If there is one thing DICE could have done to have kept Battlefield 3's life span healthy and constantly rejuvenated, it would have been to allow PC mod tools. Look at what happened to Bohemia Interactive's Arma 2. We got the Day Z zombie mod, soon to be its own standalone title. Bethesda's The Elder Scrolls V: Skyrim has also been turning heads with its beautiful texture mods. It's not even a multiplayer game and yet there is a healthy community of modders constantly finding ways to make an already content-rich game even beefier. I think we could see some pretty amazing things coming from a community of dedicated Battlefield modders, should DICE be able to work past the technical issues and complexities of the Frostbite 2 engine in order to allow it.


At the present moment, Battlefield 3 is a very different game than it was back in October of 2011. It raises the question, however, "was Battlefield 3 even finished when it shipped?" Being the first Battlefield title powered by the brand new Frostbite 2 engine, developers clearly had a hard time covering up the number of bugs that came along with it. Nevertheless, it is without question that DICE has done a commendable job at supporting their product post-launch. One could even argue that Battlefield 3 would never have reached the stature it has today without the feedback of the millions of gamers that have had a chance to sink some serious time into it after launch. While the patching process may have been slow and cumbersome, and some particularly game-breaking issues were dealt with rather last-minute, patches were almost little pieces of DLC in themselves. Again, though support in general was top notch, perhaps smaller, more frequent patches would yield a happier community.

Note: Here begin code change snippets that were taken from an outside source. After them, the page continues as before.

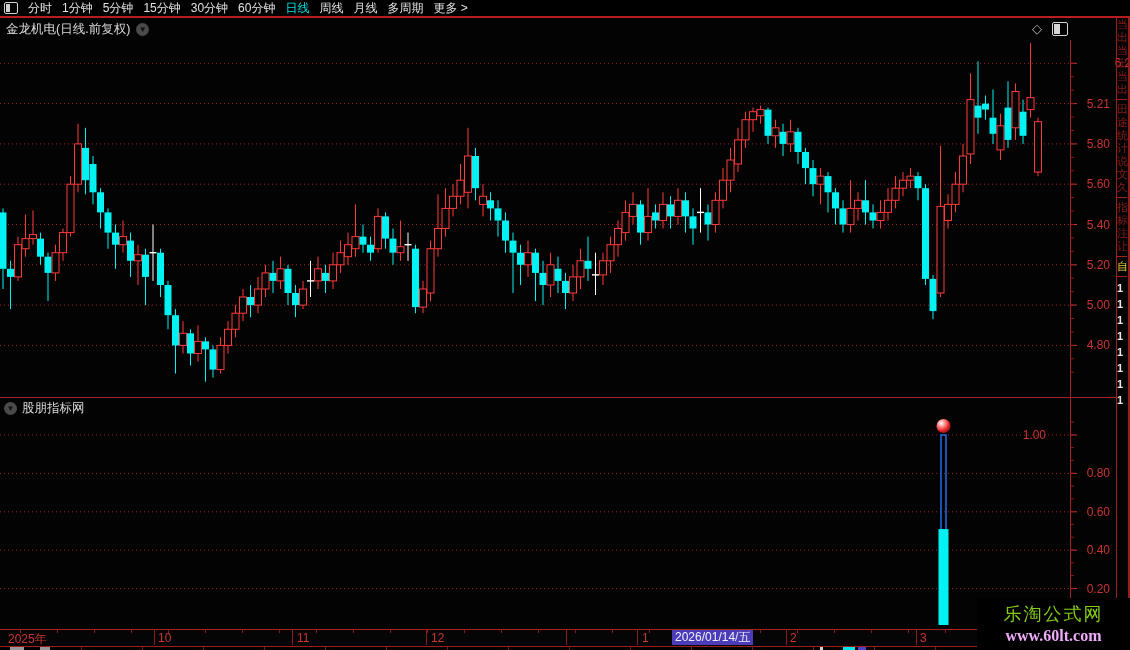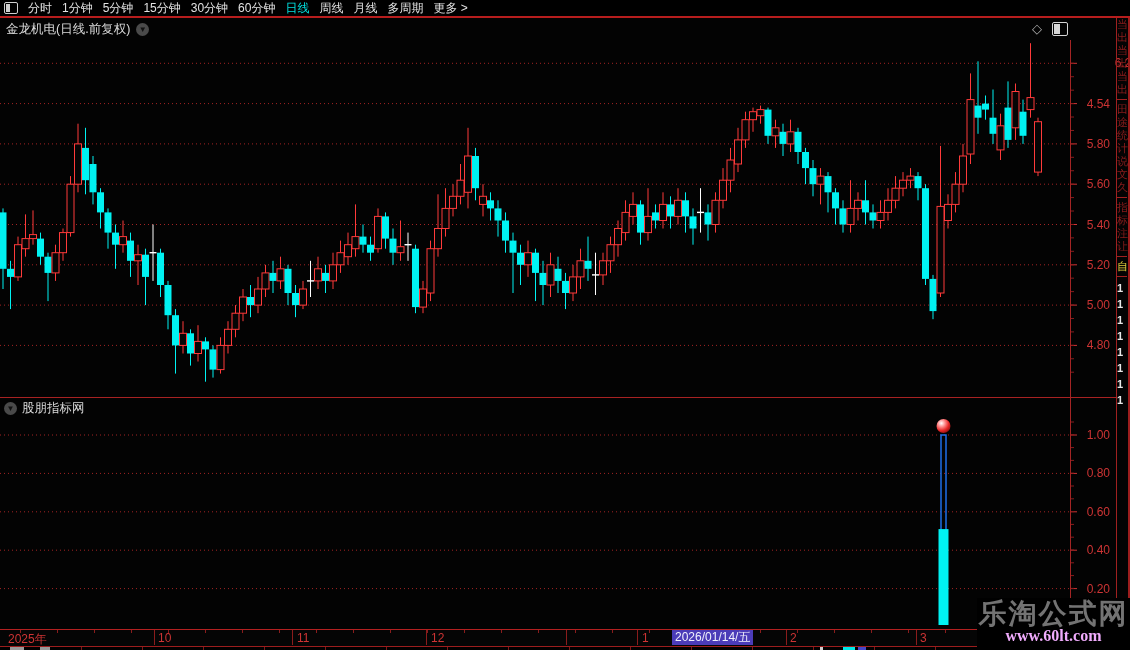--- a/index.html
+++ b/index.html
@@ -852,7 +852,7 @@
     <div id="wm2">www.60lt.com</div>
   </div>
 <div class="pricelabel" style="left: 1072px; top: 56.3px; margin-left: 28px;">6.20</div>
-    <div class="pricelabel" style="left: 1072px; top: 96.6px;">4.54</div>
+    <div class="pricelabel" style="left: 1072px; top: 96.6px;">5.21</div>
     <div class="pricelabel" style="left: 1072px; top: 136.9px;">5.80</div>
     <div class="pricelabel" style="left: 1072px; top: 177.2px;">5.60</div>
     <div class="pricelabel" style="left: 1072px; top: 217.5px;">5.40</div>

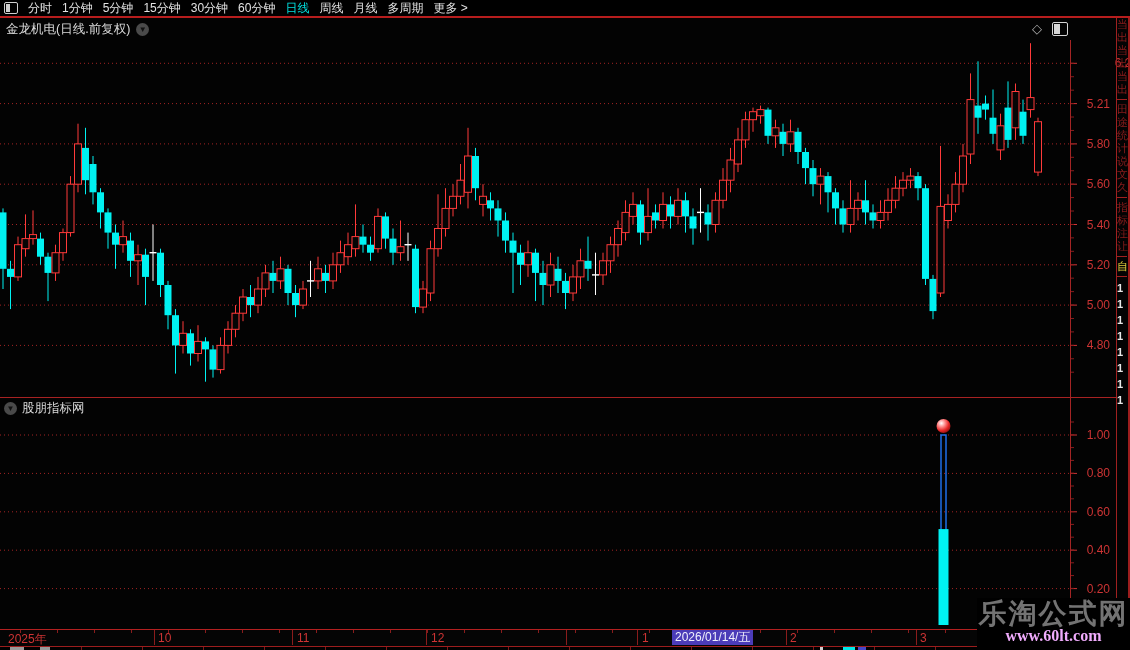--- a/index.html
+++ b/index.html
@@ -859,7 +859,7 @@
     <div class="pricelabel" style="left: 1072px; top: 257.8px;">5.20</div>
     <div class="pricelabel" style="left: 1072px; top: 298.1px;">5.00</div>
     <div class="pricelabel" style="left: 1072px; top: 338.4px;">4.80</div>
-    <div class="pricelabel" style="left: 1072px; top: 428px;">1.00</div>
+    <div class="pricelabel" style="left: 1008px; top: 428px;">1.00</div>
     <div class="pricelabel" style="left: 1072px; top: 466.4px;">0.80</div>
     <div class="pricelabel" style="left: 1072px; top: 504.8px;">0.60</div>
     <div class="pricelabel" style="left: 1072px; top: 543.2px;">0.40</div>

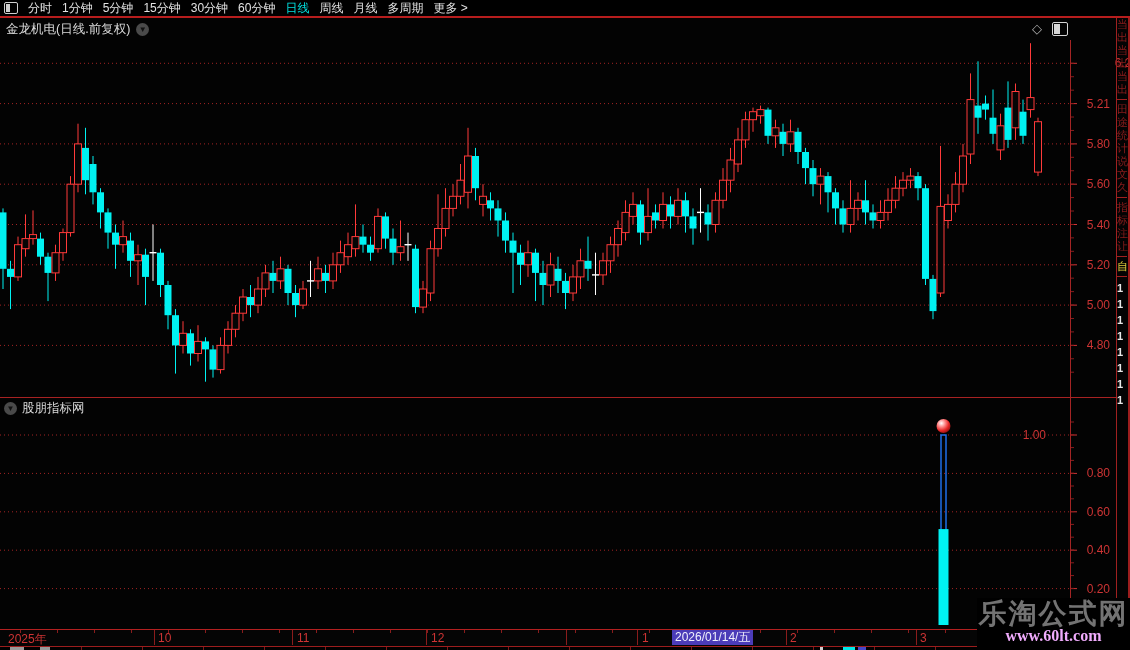--- a/index.html
+++ b/index.html
@@ -55,7 +55,7 @@
   
   #watermark{position:absolute;left:977px;top:598px;width:153px;height:52px;background:#000;z-index:40;
              display:flex;flex-direction:column;align-items:center;justify-content:center;}
-  #wm1{font-size:28px;font-weight:bold;color:#737373;letter-spacing:2px;line-height:24px;}
+  #wm1{font-size:18px;font-weight:normal;color:#84cc16;letter-spacing:2px;line-height:24px;}
   #wm2{font-family:"Liberation Serif","DejaVu Serif",serif;font-size:16px;font-weight:bold;color:#f0abfc;line-height:20px;}
 </style>
 </head>

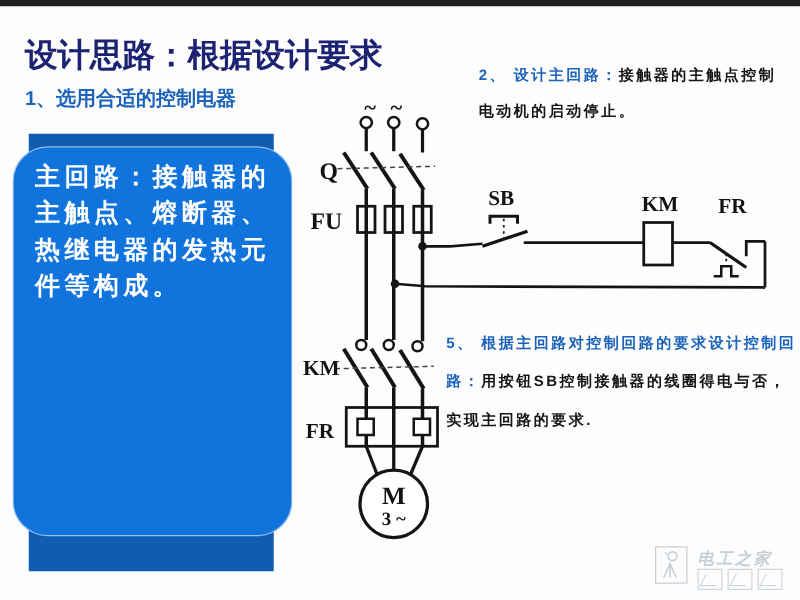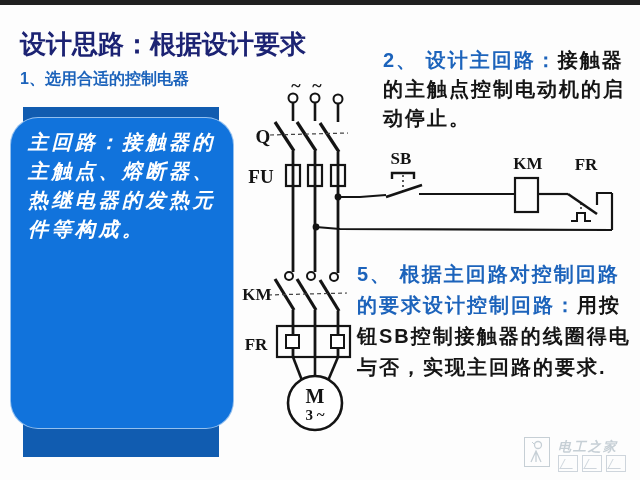--- a/index.html
+++ b/index.html
@@ -30,7 +30,7 @@
     letter-spacing:3.5px;white-space:pre-line;width:200px;
   }
   .box-para.second{margin-top:24px;}
-  .note{position:absolute;font-size:20px;font-weight:bold;letter-spacing:2px;}
+  .note{position:absolute;font-size:12px;font-weight:bold;letter-spacing:2px;}
   .note-2{left:383px;top:46px;width:250px;line-height:29px;}
   .note-3{left:357px;top:259px;width:284px;line-height:31px;}
   .note .lead{color:#1c63bb;}

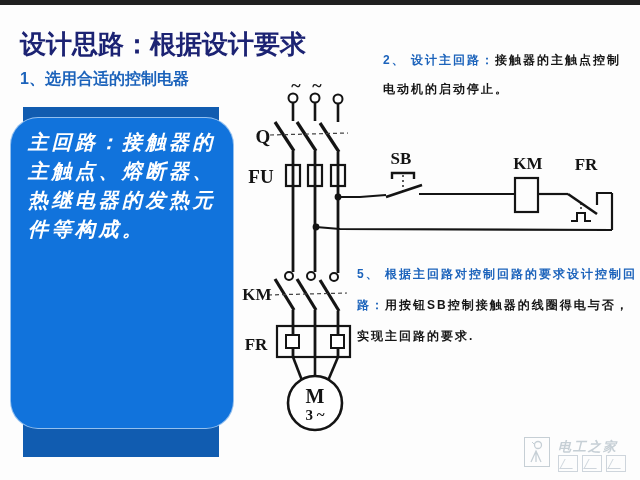--- a/index.html
+++ b/index.html
@@ -23,7 +23,7 @@
   .box-front{
     position:absolute;left:10px;top:117px;width:224px;height:312px;
     background:#1173dc;border-radius:28px;border:1px solid rgba(255,255,255,.55);
-    box-sizing:border-box;padding:10px 0 0 17px;font-style:italic;
+    box-sizing:border-box;padding:10px 0 0 17px;
   }
   .box-para{
     color:#ffffff;font-size:20px;font-weight:bold;line-height:29px;

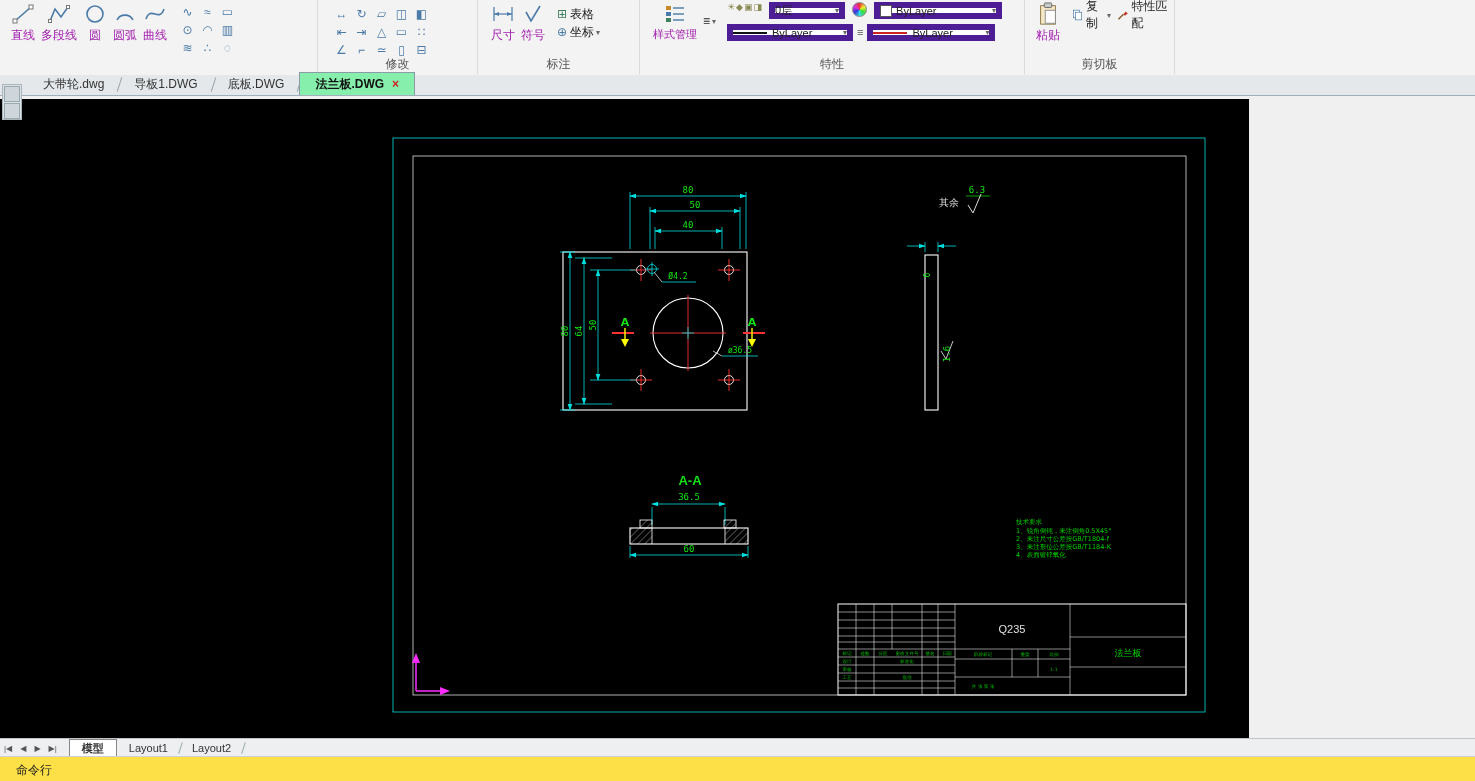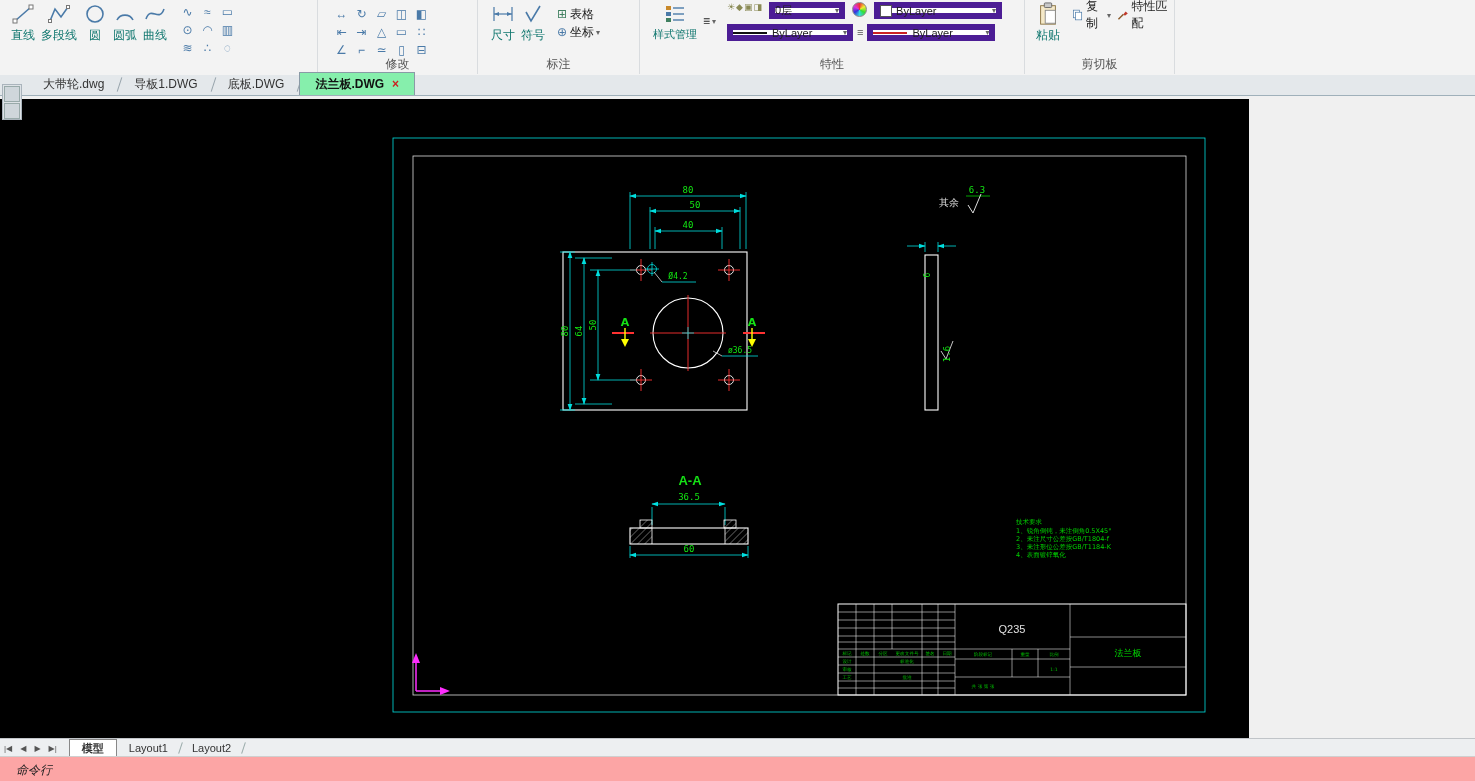--- a/index.html
+++ b/index.html
@@ -13,7 +13,7 @@
   .panel-label{position:absolute;bottom:1px;left:0;width:100%;text-align:center;
                font-size:12px;color:#555;}
   .bigbtn{display:inline-flex;flex-direction:column;align-items:center;justify-content:flex-start;
-          padding:2px 3px 0 3px;font-size:12px;color:#0f766e;cursor:default;}
+          padding:2px 3px 0 3px;font-size:12px;color:#a21caf;cursor:default;}
   .bigbtn .blabel{margin-top:1px;white-space:nowrap;}
   .bico{width:24px;height:24px;}
   .row{display:flex;align-items:flex-start;}

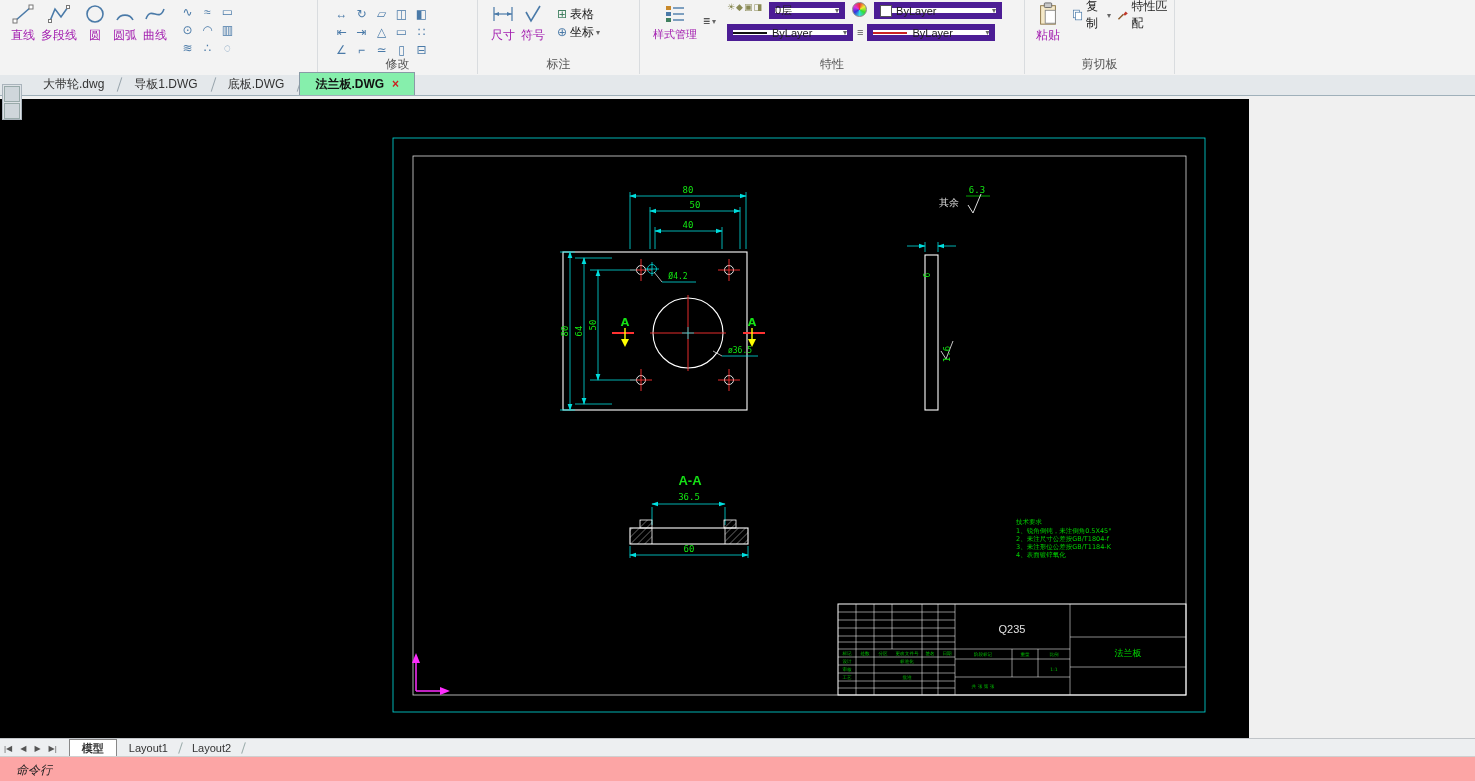--- a/index.html
+++ b/index.html
@@ -76,9 +76,9 @@
                background:#9aa;transform:rotate(18deg);}
   .ltab.active{background:#fff;border:1px solid #888;font-weight:bold;}
   .ltab.active::after{display:none;}
-  .cmdline{position:absolute;top:756px;left:0;width:100%;height:25px;background:#fca5a5;
+  .cmdline{position:absolute;top:756px;left:0;width:100%;height:25px;background:#fde047;
            border-top:1px solid #cfcfcf;font-size:12px;color:#222;box-sizing:border-box;
-           padding:5px 0 0 16px;font-style:italic;}
+           padding:5px 0 0 16px;}
 </style>
 </head>
 <body>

Moving forward, into Battlefield 4, or whatever DICE may have in store for the future, I believe asking themselves the following questions would prove beneficial, if they haven't done so already:

  • In what ways could value be added to the next iteration of Battlefield's "Premium" service?
  • Would a more compact DLC schedule keep players' interest better?
  • How can the Server Browser be streamlined for clarity and ease-of-use while keeping the community playing together?
  • Would providing smaller, more frequent updates yield happier players?
  • Would the extra effort put into allowing mod-tools for PC players improve Battlefield's lifespan?

Considering the amount of experimentation that went on over the past 14 months—new DLC model, new engine, the Battlelog, bigger audience, etc.—it will be interesting to see how DICE acts upon their findings and where the battlefield takes them in the future.

Until then, you know how the saying goes: "See you on the battlefield."